→ WHAT THIS EXERCISE ASKS
a – Print the stretch of the forum thread on mask wearing during pregnancy from "Or rather how" through "not much help.", keeping every word as it stands.
b – Carry on the forum thread about a pregnant poster's husband and his mask, writing the next part after its final post.

======== DOCUMENT SEGMENT ========

But that's not really the point here, so much as you are about to become parents together but don't seem to be able to talk, listen and respect each other.

Essentialironingwater · 19/07/2021 10:54

YANBU

Cloudninenine · 19/07/2021 10:55

Agree with PPs that lots depends on tone on both your part and your husband’s. But it also sounds like there might be a big backstory…

mancarose · 19/07/2021 10:58

I'm double vaccinated and 32 weeks and my partner has agreed to still be super care when out as it isn't just my health that's at risk it's our LOs. YANBU at all, he is the one being selfish. But you have to consider it from his point of view we are all sick of social distancing and masks and all that, I hope you manage to help him understand xx

hawkehurstgang · 19/07/2021 10:58

As a PP said, wearing a mask doesn't affect whether you get covid. It just stops you passing covid to other people. So unless you're asking him to wear it constantly when he's at home/around you, YABU. As it won't make much difference to you if he wears it outside or not.

Newbie8365 · 19/07/2021 10:59

YANBU. He should respect your wishes whilst you are pregnant at the very least.

People have stopped caring about another people.

jacksmamx · 19/07/2021 11:06

Phrased it wrong in the post guys I never actually told him to wear his fucking mask that was just me angry typing.

We had a conversation where I expressed I'd still like him to wear his mask and he said he would... then he didn't?

Forgive me for my angry typing 🤣

OP posts:
WorraLiberty · 19/07/2021 11:08

@jacksmamx

Phrased it wrong in the post guys I never actually told him to wear his fucking mask that was just me angry typing.

We had a conversation where I expressed I'd still like him to wear his mask and he said he would... then he didn't?

Forgive me for my angry typing 🤣

But how does him not wearing a mask help you?
WorraLiberty · 19/07/2021 11:09

Or rather how does him wearing a mask help you?

I phrased that arse-ways up Blush

FFSFFSFFS · 19/07/2021 11:10

Wearing a mask does provide a measure of degree of protection to the wearer

user1471457751 · 19/07/2021 11:10

As others have said, him wearing a mask reduces the risk of him spreading it so unless you want him to always wear a mask around you, it's not much help.

jacksmamx · 19/07/2021 11:11

Because he could catch it while not wearing one and bring it home to me?? Was that not the whole point of masks in the first place to protect yourself and others or am I not getting it right?

======== RECORDED INFORMATION ========

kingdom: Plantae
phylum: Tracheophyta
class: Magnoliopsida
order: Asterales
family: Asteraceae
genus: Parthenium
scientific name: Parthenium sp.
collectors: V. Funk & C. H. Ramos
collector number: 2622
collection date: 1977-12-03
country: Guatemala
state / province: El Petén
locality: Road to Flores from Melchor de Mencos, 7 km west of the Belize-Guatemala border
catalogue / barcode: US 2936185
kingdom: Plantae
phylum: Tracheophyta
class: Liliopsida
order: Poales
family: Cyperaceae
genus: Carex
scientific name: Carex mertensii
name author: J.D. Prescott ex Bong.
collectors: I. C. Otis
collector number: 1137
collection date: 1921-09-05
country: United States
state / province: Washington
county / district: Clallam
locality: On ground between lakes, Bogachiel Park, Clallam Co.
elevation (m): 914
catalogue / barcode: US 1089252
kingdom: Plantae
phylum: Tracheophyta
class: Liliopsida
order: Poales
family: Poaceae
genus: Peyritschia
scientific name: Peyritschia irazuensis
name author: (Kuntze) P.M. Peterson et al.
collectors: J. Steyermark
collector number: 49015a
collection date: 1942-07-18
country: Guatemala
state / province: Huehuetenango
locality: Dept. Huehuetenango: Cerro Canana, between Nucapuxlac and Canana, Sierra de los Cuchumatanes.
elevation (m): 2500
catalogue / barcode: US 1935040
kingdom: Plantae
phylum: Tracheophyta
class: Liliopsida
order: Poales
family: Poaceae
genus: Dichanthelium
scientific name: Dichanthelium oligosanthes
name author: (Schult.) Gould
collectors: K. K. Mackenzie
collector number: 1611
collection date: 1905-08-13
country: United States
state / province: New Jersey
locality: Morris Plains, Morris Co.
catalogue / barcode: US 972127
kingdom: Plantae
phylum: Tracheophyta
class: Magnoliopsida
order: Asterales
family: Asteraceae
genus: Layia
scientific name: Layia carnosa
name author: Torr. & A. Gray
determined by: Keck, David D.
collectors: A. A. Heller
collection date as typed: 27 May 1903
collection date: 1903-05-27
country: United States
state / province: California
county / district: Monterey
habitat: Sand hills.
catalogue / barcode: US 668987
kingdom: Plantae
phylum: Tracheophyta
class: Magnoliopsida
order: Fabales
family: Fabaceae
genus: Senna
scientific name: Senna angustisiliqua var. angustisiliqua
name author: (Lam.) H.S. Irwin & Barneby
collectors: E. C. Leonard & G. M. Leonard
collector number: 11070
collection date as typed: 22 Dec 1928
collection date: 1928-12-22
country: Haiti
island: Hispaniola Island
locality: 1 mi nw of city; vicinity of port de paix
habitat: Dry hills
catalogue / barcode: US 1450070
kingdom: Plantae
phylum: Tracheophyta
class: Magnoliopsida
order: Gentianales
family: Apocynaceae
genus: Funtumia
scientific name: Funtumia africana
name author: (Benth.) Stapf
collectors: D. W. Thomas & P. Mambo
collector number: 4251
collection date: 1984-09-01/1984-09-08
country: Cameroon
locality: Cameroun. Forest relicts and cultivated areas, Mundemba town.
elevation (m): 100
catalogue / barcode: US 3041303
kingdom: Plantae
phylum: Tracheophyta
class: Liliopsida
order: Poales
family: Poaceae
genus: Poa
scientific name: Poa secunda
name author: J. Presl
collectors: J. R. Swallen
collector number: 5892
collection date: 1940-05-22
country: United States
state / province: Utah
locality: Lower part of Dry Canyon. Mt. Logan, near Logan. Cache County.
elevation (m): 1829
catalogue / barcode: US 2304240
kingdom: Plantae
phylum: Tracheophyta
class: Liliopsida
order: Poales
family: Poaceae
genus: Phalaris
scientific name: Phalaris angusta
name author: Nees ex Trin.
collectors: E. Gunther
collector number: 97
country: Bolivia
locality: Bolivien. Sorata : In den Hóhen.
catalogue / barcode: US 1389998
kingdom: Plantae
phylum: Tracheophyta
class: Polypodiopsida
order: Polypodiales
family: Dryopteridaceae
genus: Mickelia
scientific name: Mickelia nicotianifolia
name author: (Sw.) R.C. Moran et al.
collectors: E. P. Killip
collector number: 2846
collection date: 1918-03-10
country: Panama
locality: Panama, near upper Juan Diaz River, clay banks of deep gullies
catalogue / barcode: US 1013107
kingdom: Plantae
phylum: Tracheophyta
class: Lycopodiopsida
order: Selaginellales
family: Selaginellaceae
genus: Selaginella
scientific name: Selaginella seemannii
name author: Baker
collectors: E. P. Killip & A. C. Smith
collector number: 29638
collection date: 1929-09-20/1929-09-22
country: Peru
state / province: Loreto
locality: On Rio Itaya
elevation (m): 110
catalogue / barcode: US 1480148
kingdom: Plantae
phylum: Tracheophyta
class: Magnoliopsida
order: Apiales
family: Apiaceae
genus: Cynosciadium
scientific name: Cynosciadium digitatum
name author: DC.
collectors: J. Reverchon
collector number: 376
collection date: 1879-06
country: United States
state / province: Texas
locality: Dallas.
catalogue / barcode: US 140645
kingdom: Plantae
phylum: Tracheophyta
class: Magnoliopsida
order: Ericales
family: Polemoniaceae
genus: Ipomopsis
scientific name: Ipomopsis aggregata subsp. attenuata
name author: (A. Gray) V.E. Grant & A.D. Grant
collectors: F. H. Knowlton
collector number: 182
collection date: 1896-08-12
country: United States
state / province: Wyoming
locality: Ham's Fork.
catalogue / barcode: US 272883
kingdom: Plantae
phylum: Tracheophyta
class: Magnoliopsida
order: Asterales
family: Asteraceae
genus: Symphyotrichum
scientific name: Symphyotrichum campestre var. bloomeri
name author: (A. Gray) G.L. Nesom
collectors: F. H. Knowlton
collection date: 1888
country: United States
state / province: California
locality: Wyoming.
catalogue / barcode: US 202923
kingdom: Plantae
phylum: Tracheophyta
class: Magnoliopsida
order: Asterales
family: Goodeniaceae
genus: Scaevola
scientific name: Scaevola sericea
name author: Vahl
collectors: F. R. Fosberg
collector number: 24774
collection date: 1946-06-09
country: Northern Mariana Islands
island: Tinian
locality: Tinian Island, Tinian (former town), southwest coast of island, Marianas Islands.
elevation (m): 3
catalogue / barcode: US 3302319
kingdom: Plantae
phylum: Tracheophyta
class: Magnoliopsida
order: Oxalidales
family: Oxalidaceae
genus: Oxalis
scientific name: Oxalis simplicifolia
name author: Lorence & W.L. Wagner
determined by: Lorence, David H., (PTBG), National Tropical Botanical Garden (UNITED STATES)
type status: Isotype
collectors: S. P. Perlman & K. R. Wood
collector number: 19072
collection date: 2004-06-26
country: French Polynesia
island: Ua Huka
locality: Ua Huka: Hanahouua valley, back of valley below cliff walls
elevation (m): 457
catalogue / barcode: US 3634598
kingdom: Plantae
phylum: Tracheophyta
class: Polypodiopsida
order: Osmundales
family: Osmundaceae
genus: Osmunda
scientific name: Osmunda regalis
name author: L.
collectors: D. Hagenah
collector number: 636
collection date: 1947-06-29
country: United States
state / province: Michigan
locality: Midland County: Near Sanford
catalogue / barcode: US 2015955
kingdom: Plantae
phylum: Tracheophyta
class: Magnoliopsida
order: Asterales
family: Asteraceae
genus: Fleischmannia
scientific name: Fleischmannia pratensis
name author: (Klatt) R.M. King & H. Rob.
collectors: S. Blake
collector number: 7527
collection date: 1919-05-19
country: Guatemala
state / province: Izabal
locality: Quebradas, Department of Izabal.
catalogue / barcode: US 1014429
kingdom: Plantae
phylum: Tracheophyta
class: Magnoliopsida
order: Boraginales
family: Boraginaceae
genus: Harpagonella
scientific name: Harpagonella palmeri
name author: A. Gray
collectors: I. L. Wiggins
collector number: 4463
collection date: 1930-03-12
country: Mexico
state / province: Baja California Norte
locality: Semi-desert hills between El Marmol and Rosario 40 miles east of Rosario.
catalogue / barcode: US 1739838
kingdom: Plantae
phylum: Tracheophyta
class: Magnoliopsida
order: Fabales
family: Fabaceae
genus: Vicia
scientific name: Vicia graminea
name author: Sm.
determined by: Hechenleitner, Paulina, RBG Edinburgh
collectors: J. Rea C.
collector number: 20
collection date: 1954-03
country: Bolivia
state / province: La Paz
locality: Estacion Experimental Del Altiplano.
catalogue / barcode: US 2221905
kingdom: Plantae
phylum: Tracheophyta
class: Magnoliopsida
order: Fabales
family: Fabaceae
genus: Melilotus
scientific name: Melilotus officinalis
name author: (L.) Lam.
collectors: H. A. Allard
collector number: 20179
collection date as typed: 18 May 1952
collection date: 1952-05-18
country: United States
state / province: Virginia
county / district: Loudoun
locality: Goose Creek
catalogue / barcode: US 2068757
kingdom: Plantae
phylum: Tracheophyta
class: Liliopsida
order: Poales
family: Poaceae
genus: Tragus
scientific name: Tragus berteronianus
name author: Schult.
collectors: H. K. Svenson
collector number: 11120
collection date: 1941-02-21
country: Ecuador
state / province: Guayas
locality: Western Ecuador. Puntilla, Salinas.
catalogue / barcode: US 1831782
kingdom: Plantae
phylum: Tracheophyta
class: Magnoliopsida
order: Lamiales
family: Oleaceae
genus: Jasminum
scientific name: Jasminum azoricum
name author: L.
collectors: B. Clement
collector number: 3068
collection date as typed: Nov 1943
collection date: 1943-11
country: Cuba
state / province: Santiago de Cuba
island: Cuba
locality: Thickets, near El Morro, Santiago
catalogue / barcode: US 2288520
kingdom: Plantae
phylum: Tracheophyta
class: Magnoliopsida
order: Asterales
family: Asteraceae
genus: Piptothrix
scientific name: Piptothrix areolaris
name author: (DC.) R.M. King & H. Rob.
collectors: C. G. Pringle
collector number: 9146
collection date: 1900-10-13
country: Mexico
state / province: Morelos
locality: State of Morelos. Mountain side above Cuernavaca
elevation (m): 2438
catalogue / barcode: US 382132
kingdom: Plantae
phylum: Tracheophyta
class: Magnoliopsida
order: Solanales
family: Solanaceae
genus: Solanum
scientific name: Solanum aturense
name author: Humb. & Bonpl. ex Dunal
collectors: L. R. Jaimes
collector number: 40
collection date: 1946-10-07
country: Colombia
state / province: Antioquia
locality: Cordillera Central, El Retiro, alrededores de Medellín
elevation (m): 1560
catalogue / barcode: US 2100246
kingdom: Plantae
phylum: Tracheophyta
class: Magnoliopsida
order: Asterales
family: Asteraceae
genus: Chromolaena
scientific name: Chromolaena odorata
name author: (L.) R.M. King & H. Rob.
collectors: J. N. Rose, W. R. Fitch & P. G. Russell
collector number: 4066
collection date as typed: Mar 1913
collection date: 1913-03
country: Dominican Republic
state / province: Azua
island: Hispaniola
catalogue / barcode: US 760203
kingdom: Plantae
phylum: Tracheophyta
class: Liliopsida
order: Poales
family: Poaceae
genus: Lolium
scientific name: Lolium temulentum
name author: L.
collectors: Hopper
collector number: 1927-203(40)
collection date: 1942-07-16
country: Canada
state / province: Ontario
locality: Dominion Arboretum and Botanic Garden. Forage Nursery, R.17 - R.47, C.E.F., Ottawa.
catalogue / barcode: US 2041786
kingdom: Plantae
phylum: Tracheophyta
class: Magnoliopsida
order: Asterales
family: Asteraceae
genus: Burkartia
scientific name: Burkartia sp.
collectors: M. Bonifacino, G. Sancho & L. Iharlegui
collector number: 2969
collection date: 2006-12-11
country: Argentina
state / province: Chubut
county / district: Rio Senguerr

========

→ ANSWERS PER TASK
a –
Or rather how does him wearing a mask help you?

I phrased that arse-ways up Blush

FFSFFSFFS · 19/07/2021 11:10

Wearing a mask does provide a measure of degree of protection to the wearer

user1471457751 · 19/07/2021 11:10

As others have said, him wearing a mask reduces the risk of him spreading it so unless you want him to always wear a mask around you, it's not much help.

b –
OP posts:
Ponoka7 · 19/07/2021 11:12

What difference to you would his mask wearing, make?

The majority of people who get Covid don't know they've got it. The majority are asymptomatic. We've got to stop living in fear. I say that as someone ECV, with two DD's who are CV.
Asking him to make sensible choices like shopping at quite times, or keeping out of the pub for another two weeks is fine, but wearing a mask doesn't make sense.

jacksmamx · 19/07/2021 11:12

Anyway... mask pedantics aside. It is not unreasonable for me to be scared about catching covid in this stage of my pregnancy and feel like he should just respect my wishes. Maybe I'm being stupid and selfish myself.

OP posts:
Ponoka7 · 19/07/2021 11:13

@jacksmamx, masks were to stop droplets from the wearer going into the air for other people to breathe in. You can get infected via your eyes, so masks did very little to stop the wearer from getting it. Hand washing and social distancing are the most important things.

Ponoka7 · 19/07/2021 11:15

He could counteract what you are saying by asking why you didn't get vaccinated as soon as it was said it was safe in pregnancy. Do you not have pop up vaccination huts? We've been able to drop in over every weekend without an appointment.

PieceOfString · 19/07/2021 11:17

You're rightly feeling very cautious, pregnancy is a vulnerable time and a good partner would be acting as though he recognised that and cared. It is not selfish to feel that way, pregnancy is the highest risk thing a healthy adult female can do and your little one hasn't safely arrived yet so of course you are concerned.
Is an adult heart to heart about it all an option? Will he discuss things with you in a two-way mutual cards on the table way?